(Dataset Opens)

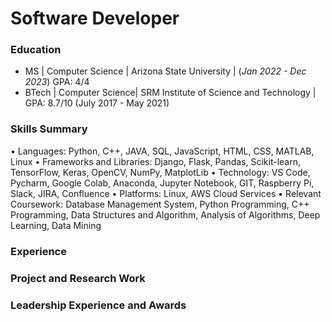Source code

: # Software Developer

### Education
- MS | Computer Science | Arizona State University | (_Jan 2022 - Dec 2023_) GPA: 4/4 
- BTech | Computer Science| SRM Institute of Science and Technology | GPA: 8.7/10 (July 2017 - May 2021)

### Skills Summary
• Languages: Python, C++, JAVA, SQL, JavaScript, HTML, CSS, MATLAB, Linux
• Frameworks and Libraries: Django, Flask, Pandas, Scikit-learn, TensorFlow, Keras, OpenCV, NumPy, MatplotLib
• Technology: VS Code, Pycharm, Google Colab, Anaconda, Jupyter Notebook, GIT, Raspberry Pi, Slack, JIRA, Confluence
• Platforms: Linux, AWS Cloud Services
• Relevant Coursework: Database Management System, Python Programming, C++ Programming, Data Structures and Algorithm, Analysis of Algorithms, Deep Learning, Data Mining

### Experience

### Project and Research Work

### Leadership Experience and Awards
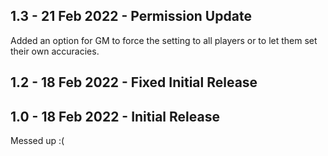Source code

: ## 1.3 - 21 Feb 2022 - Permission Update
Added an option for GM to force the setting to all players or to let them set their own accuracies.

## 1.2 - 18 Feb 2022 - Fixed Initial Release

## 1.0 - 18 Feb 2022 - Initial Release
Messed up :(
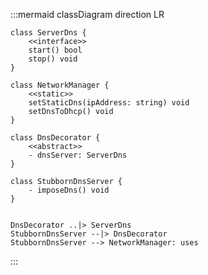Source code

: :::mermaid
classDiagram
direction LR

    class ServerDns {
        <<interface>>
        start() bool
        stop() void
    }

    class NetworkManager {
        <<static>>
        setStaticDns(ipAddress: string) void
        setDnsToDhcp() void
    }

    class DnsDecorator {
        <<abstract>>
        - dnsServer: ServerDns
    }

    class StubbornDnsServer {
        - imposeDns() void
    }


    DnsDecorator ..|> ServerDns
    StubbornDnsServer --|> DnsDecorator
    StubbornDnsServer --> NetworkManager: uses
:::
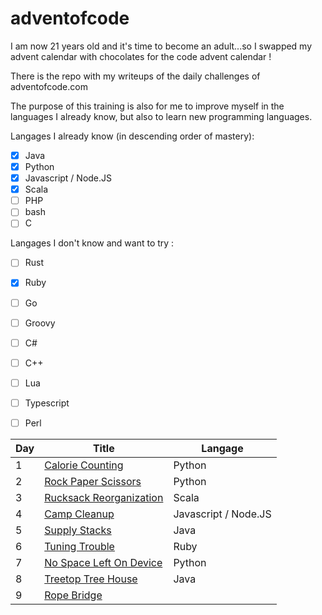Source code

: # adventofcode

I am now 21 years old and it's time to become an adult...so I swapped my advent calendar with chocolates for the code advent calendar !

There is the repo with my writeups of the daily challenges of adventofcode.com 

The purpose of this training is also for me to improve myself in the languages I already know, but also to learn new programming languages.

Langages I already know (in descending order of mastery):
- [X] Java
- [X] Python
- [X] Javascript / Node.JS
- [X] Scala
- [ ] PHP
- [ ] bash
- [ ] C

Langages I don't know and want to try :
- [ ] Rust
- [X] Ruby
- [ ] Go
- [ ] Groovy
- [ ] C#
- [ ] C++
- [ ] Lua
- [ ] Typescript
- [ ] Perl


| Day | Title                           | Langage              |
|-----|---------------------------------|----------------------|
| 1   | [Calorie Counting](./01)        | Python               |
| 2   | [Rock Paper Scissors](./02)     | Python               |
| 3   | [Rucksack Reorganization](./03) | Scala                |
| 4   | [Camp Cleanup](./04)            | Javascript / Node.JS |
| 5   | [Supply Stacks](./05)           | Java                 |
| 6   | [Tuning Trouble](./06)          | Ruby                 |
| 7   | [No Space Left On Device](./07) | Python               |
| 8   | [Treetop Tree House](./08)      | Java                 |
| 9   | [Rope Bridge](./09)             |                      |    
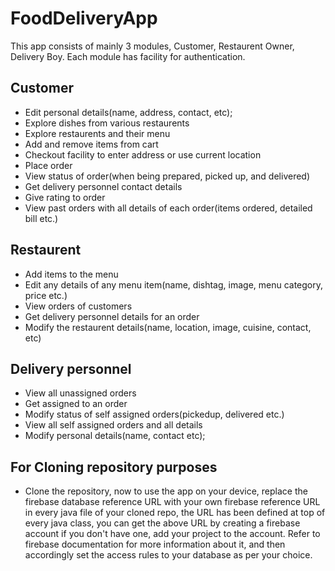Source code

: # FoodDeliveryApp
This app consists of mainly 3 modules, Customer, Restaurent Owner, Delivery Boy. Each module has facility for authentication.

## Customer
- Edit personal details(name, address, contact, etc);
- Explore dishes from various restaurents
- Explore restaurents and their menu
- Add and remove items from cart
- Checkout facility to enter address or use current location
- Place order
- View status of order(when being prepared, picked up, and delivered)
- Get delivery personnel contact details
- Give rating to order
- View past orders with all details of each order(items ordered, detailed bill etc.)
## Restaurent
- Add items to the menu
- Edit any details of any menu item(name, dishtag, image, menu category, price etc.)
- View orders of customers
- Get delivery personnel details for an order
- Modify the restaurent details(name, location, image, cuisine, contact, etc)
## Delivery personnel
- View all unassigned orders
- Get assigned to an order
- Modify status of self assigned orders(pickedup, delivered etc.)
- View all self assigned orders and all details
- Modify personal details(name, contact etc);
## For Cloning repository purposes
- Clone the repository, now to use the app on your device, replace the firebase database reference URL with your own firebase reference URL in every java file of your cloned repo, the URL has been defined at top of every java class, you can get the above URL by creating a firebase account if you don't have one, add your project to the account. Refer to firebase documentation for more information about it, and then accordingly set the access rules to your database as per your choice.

(Dataset Closes)

■ **Task requirements**:
Give the complete material again, exactly as written. Do not include the pictures.

■ **Response for this exercise**:
Source code

: # Software Developer

### Education
- MS | Computer Science | Arizona State University | (_Jan 2022 - Dec 2023_) GPA: 4/4 
- BTech | Computer Science| SRM Institute of Science and Technology | GPA: 8.7/10 (July 2017 - May 2021)

### Skills Summary
• Languages: Python, C++, JAVA, SQL, JavaScript, HTML, CSS, MATLAB, Linux
• Frameworks and Libraries: Django, Flask, Pandas, Scikit-learn, TensorFlow, Keras, OpenCV, NumPy, MatplotLib
• Technology: VS Code, Pycharm, Google Colab, Anaconda, Jupyter Notebook, GIT, Raspberry Pi, Slack, JIRA, Confluence
• Platforms: Linux, AWS Cloud Services
• Relevant Coursework: Database Management System, Python Programming, C++ Programming, Data Structures and Algorithm, Analysis of Algorithms, Deep Learning, Data Mining

### Experience

### Project and Research Work

### Leadership Experience and Awards
Source code

: ## 1.3 - 21 Feb 2022 - Permission Update
Added an option for GM to force the setting to all players or to let them set their own accuracies.

## 1.2 - 18 Feb 2022 - Fixed Initial Release

## 1.0 - 18 Feb 2022 - Initial Release
Messed up :(
Source code

: :::mermaid
classDiagram
direction LR

    class ServerDns {
        <<interface>>
        start() bool
        stop() void
    }

    class NetworkManager {
        <<static>>
        setStaticDns(ipAddress: string) void
        setDnsToDhcp() void
    }

    class DnsDecorator {
        <<abstract>>
        - dnsServer: ServerDns
    }

    class StubbornDnsServer {
        - imposeDns() void
    }


    DnsDecorator ..|> ServerDns
    StubbornDnsServer --|> DnsDecorator
    StubbornDnsServer --> NetworkManager: uses
:::
Source code

: # adventofcode

I am now 21 years old and it's time to become an adult...so I swapped my advent calendar with chocolates for the code advent calendar !

There is the repo with my writeups of the daily challenges of adventofcode.com 

The purpose of this training is also for me to improve myself in the languages I already know, but also to learn new programming languages.

Langages I already know (in descending order of mastery):
- [X] Java
- [X] Python
- [X] Javascript / Node.JS
- [X] Scala
- [ ] PHP
- [ ] bash
- [ ] C

Langages I don't know and want to try :
- [ ] Rust
- [X] Ruby
- [ ] Go
- [ ] Groovy
- [ ] C#
- [ ] C++
- [ ] Lua
- [ ] Typescript
- [ ] Perl


| Day | Title                           | Langage              |
|-----|---------------------------------|----------------------|
| 1   | [Calorie Counting](./01)        | Python               |
| 2   | [Rock Paper Scissors](./02)     | Python               |
| 3   | [Rucksack Reorganization](./03) | Scala                |
| 4   | [Camp Cleanup](./04)            | Javascript / Node.JS |
| 5   | [Supply Stacks](./05)           | Java                 |
| 6   | [Tuning Trouble](./06)          | Ruby                 |
| 7   | [No Space Left On Device](./07) | Python               |
| 8   | [Treetop Tree House](./08)      | Java                 |
| 9   | [Rope Bridge](./09)             |                      |    
Source code

: # FoodDeliveryApp
This app consists of mainly 3 modules, Customer, Restaurent Owner, Delivery Boy. Each module has facility for authentication.

## Customer
- Edit personal details(name, address, contact, etc);
- Explore dishes from various restaurents
- Explore restaurents and their menu
- Add and remove items from cart
- Checkout facility to enter address or use current location
- Place order
- View status of order(when being prepared, picked up, and delivered)
- Get delivery personnel contact details
- Give rating to order
- View past orders with all details of each order(items ordered, detailed bill etc.)
## Restaurent
- Add items to the menu
- Edit any details of any menu item(name, dishtag, image, menu category, price etc.)
- View orders of customers
- Get delivery personnel details for an order
- Modify the restaurent details(name, location, image, cuisine, contact, etc)
## Delivery personnel
- View all unassigned orders
- Get assigned to an order
- Modify status of self assigned orders(pickedup, delivered etc.)
- View all self assigned orders and all details
- Modify personal details(name, contact etc);
## For Cloning repository purposes
- Clone the repository, now to use the app on your device, replace the firebase database reference URL with your own firebase reference URL in every java file of your cloned repo, the URL has been defined at top of every java class, you can get the above URL by creating a firebase account if you don't have one, add your project to the account. Refer to firebase documentation for more information about it, and then accordingly set the access rules to your database as per your choice.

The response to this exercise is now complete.